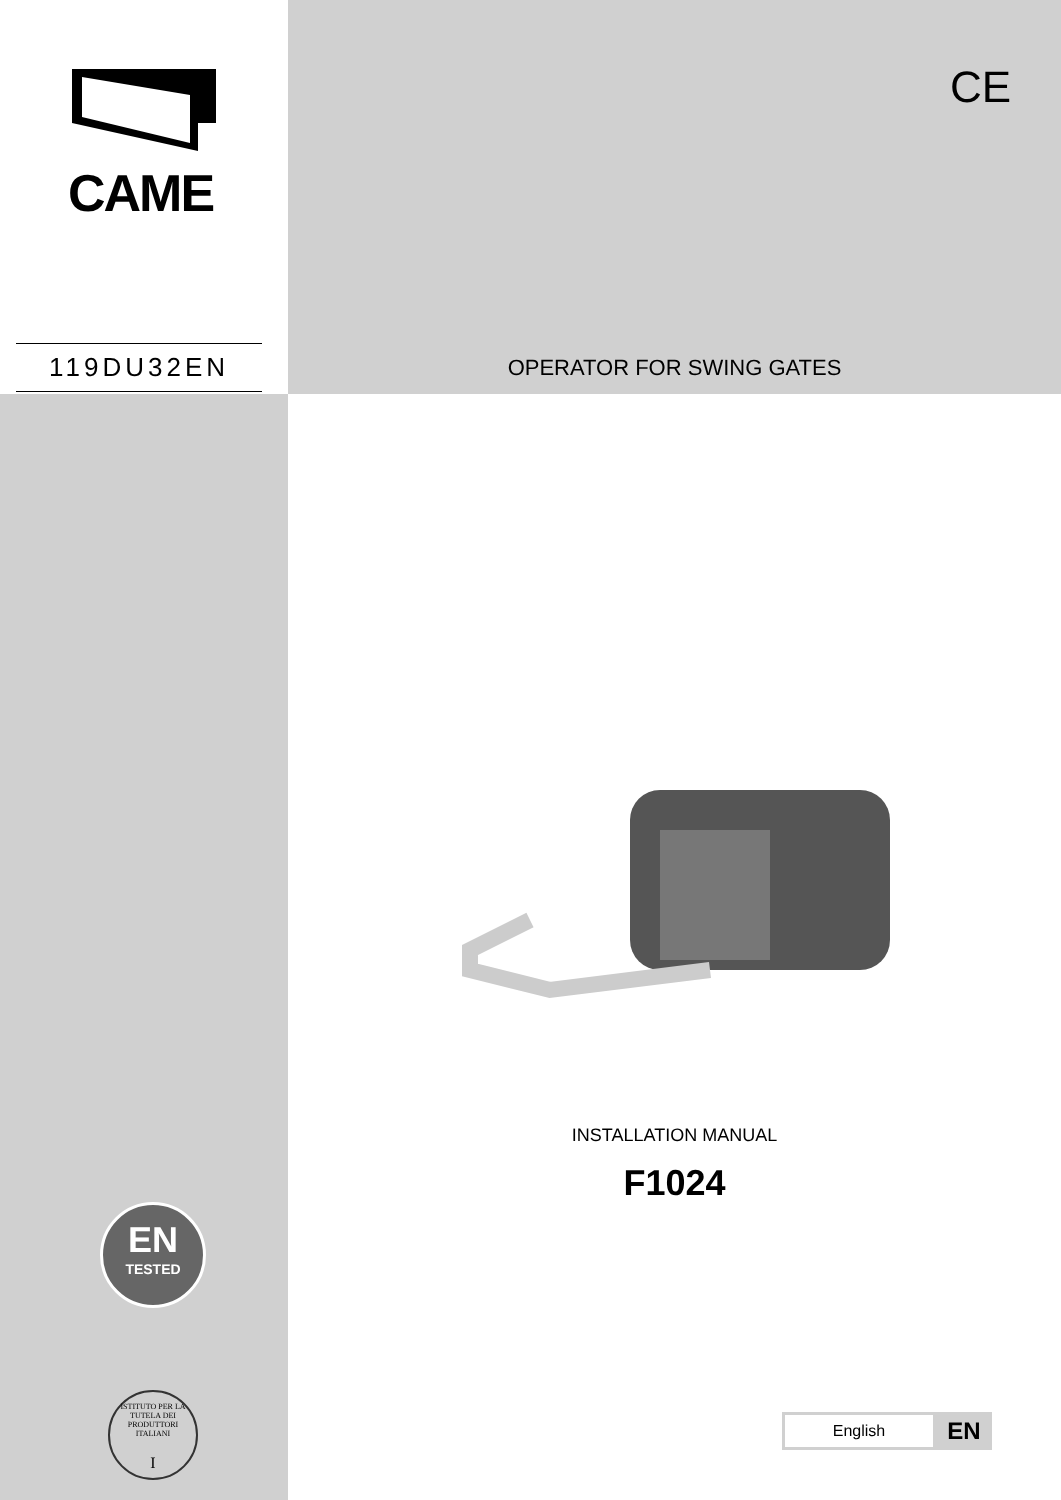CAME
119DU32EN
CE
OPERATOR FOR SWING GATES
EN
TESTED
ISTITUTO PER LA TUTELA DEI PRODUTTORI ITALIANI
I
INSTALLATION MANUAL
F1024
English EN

+++

**Work to complete**
Each entry above should be given again exactly, with its pictures omitted.

**Reply**
CAME
119DU32EN
CE
OPERATOR FOR SWING GATES
EN
TESTED
ISTITUTO PER LA TUTELA DEI PRODUTTORI ITALIANI
I
INSTALLATION MANUAL
F1024
English EN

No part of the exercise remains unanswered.